──────── EXTRACT PROVIDED ────────

# Visa questions - moving to Portugal for a Year



## mark1138 (Mar 19, 2011)

My wife and I will be relocating to Portugal for a year in June. We will both retain our jobs in the US, working remotely from Lisbon.

I've contacted the Portuguese embassy in the US. The Residency visa requirements are a bit confusing and daunting - from "A REFERENCE IN PORTUGAL, PREFERABLY THOSE WHO WOULD STAND AS GURANTORS", to proof of income and that the income is transferable to Portugal, to having a bank account in a Portuguese bank, etc. etc.

Which brings me to my question. Would it be easier to get obtain a Schengen Visa and pursue a Residency Visa in Portugal? Would I need show a return airline ticket to obtain a Schengen Visa? Can I renew the Schengen Visa once? Twice? We will be leaving Portugal for a month in November/December and returning.

Any advice or experiences would be appreciated.

Anybody know the Portuguese tax ramifications for this type of working arrangement?

Thanks!
Mark


----------



## canoeman (Mar 3, 2011)

Schengen Visa only valid for total of 90 days in any 6 months to travel, stay in one or all of the SV countries.
Think you would find it easier to get the correct visa from Portuguese Embassy, whilst your in USA and having everything to hand, that might be asked for.


----------



## Sonho (Jan 1, 2008)

It is easier to get the visa from the US. Perhaps the easiest way is to get a study visa and say that you are going to learn the language. You can sign up for a course and they will give you a letter that meets the needs for a study visa. Then, you will also need income guarantee or proof of living expenses and proof of health insurance. You may also need prove of lodging (ie a rental contract). This is what I did. Once I was there, I renewed the same way.

Do you have Portuguese heritage? If so, slip that in at some point. It might help.


----------



## mark1138 (Mar 19, 2011)

Sonho said:


> It is easier to get the visa from the US. Perhaps the easiest way is to get a study visa and say that you are going to learn the language. You can sign up for a course and they will give you a letter that meets the needs for a study visa. Then, you will also need income guarantee or proof of living expenses and proof of health insurance. You may also need prove of lodging (ie a rental contract). This is what I did. Once I was there, I renewed the same way.
> 
> Do you have Portuguese heritage? If so, slip that in at some point. It might help.


Thanks for your reply. The study visa is an interesting approach.


----------



## lfalin (Jun 28, 2011)

We're in a similar situation (want to live in Portugal while retaining US job) and I was just curious how you went about it.


----------



## Dr Bear (Jun 29, 2011)

My GF is about to go through this process to take up a post-doc position at Lisbon Uni. Hoping it is not a painful process for her. 

I'm lucky in that I have an EU passport.

Good luck Mark.


----------



## mark1138 (Mar 19, 2011)

*Update*

Just wanted to update whoever is interested - We're in Lisbon!

──────── RAW DATA ────────

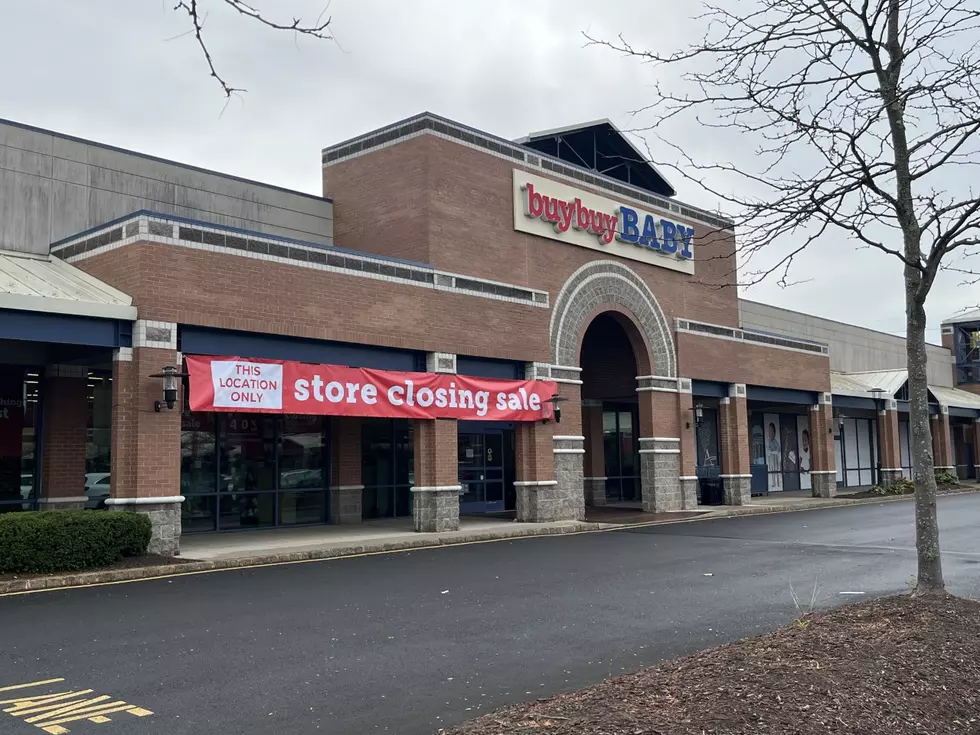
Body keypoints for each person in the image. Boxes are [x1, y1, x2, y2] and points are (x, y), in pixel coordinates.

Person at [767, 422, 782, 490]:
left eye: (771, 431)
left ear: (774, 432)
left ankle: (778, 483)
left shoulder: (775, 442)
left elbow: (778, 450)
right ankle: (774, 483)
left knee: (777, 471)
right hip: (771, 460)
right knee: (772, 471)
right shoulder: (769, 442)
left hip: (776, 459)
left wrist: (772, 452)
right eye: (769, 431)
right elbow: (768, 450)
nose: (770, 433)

────────
──────── RAW DATA ────────

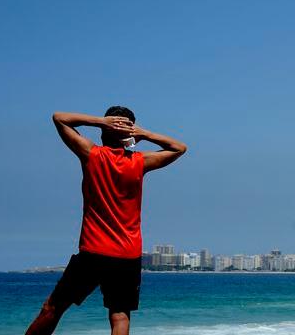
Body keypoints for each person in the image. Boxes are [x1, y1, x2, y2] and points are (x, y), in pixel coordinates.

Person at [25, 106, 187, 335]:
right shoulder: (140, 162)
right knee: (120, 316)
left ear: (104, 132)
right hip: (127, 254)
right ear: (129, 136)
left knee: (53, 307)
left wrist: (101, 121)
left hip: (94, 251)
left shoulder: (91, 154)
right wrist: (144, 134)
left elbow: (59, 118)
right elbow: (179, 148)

────────

● **AIM OF THE TASK**
From the Portugal visa thread, output the passage from "# Visa questions" to "remotely from Lisbon." verbatim. The items play no part in what follows.

● **RESULT OF THIS EXERCISE**
# Visa questions - moving to Portugal for a Year



## mark1138 (Mar 19, 2011)

My wife and I will be relocating to Portugal for a year in June. We will both retain our jobs in the US, working remotely from Lisbon.